Mr Goodfellow said Spira continued plotting his escape, buying a boat and asking around for private planes before flying to Darwin, via Queensland.
Prosecutor Nicola Wright said the young start-up entrepreneur had “boasted” about his crimes, and questioned his rehabilitation prospects saying he was “highly proficient in fraud” as young as 13-years-old.
But Mr Goodfellow said his multi-millionaire client came from a childhood of abuse and neglect due to his parent’s own substance abuse and mental health issues.
He said this led to prolonged spates of homelessness, early drug exposure, and complex Post Traumatic Stress Disorder.
“He comes from money, he comes from the right side of Sydney, but unfortunately people are abused in those sorts of environments,” Mr Goodfellow said.
Ms Wright questioned whether the trauma in the golden ghettos of Sydney met the sentencing threshold in the Territory courts — which sees people from backgrounds of extreme deprivation and lengthy child protection histories.
However Mr Woodcock said it was “no matter how much privilege or money you have if you’re neglected and hurt as a child”.

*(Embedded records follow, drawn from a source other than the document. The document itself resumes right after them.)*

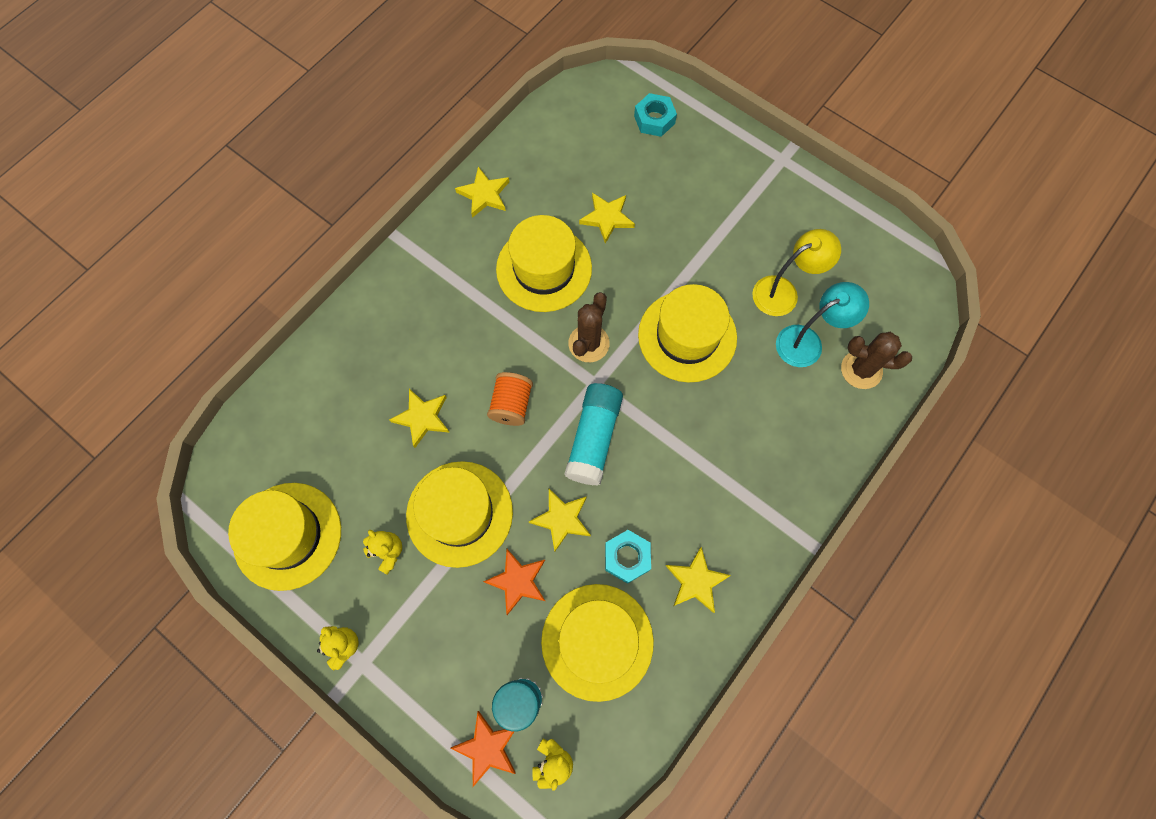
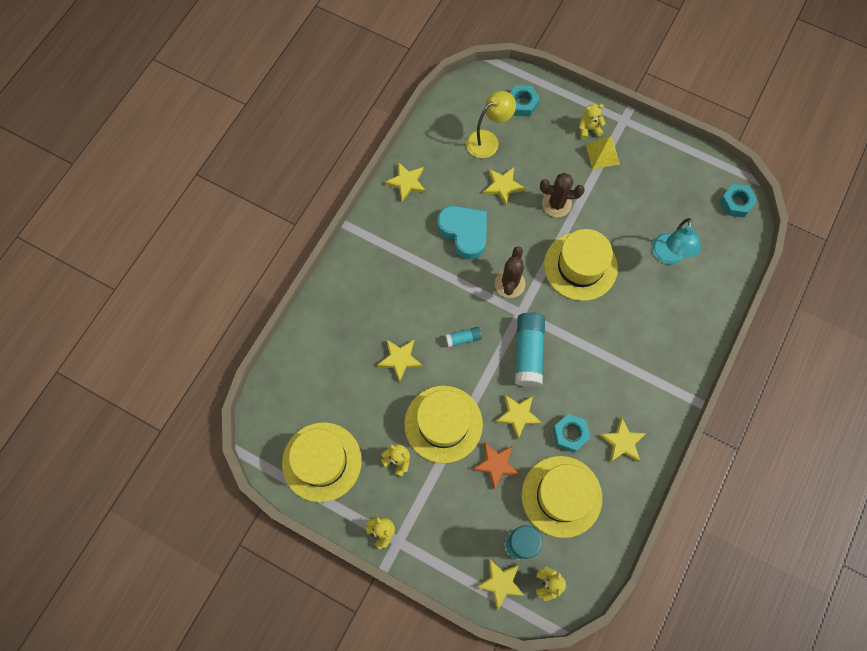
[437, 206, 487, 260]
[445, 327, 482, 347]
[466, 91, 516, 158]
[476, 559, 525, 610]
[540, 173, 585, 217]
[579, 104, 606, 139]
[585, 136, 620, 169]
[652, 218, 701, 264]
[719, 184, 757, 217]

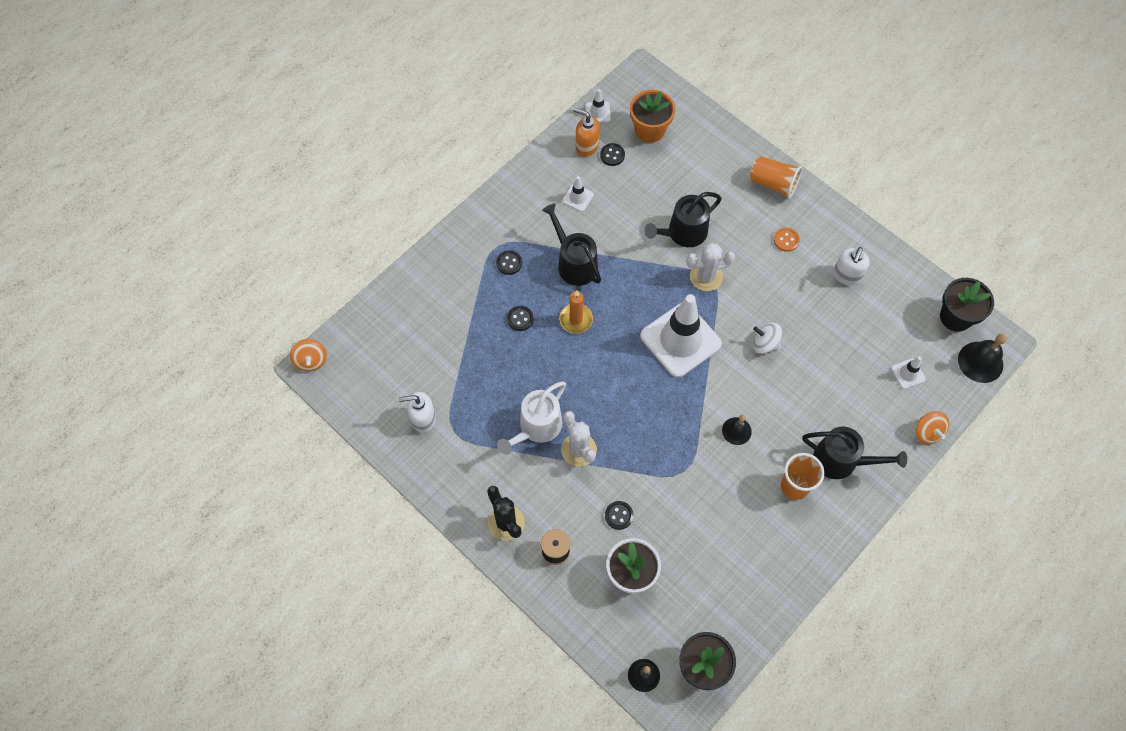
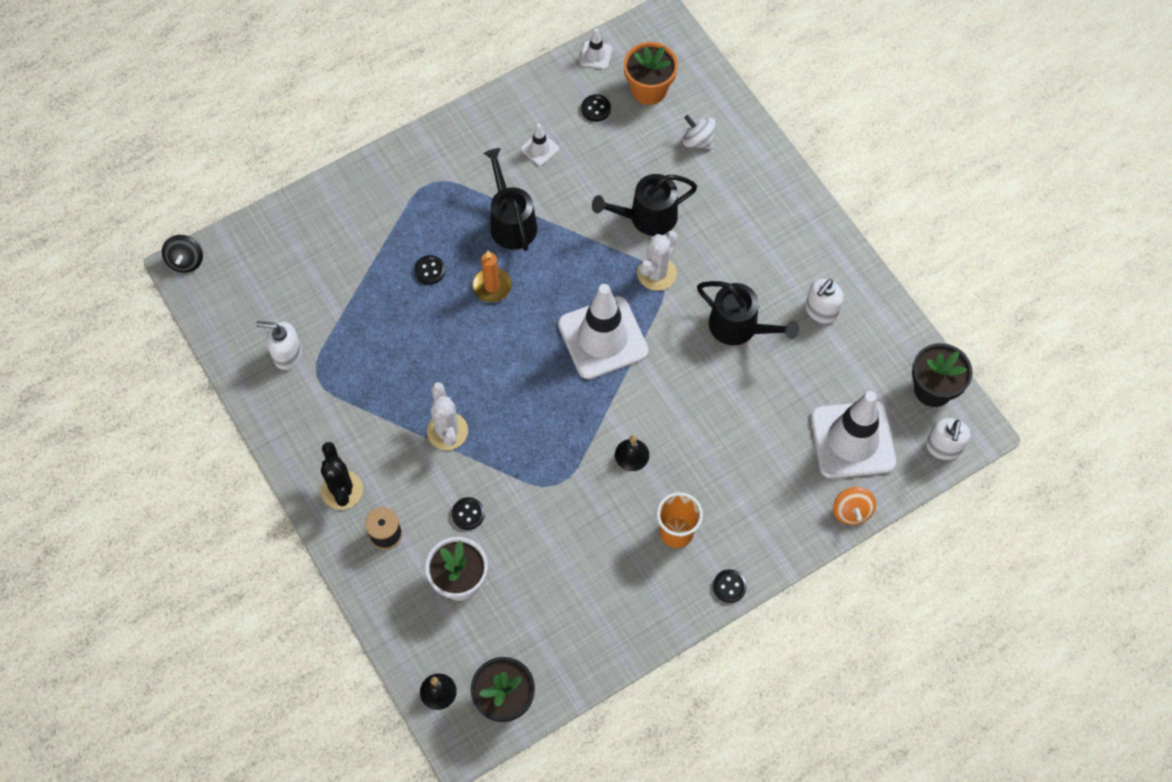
[162, 235, 203, 273]
[637, 231, 678, 291]
[683, 115, 716, 149]
[697, 281, 799, 345]
[713, 569, 747, 603]
[811, 391, 896, 479]
[926, 418, 970, 460]
[497, 382, 566, 455] (first image)
[574, 108, 600, 157] (first image)
[750, 156, 802, 199] (first image)
[774, 228, 800, 252] (first image)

On Friday, Spira pleaded guilty to using and possessing a false document, dealing in identification information, possessing a firearm while unlicensed, failing to meet storage requirements, obtaining financial advantage by deception, making a false statement on an Australian travel document and drug possession.
Despite saying “ordinarily people would get a term of imprisonment for this offending”, Mr Woodcock sentenced Spira to an 18-month good behaviour bond with $38,720 victims payment and a $1000 aggregate fine.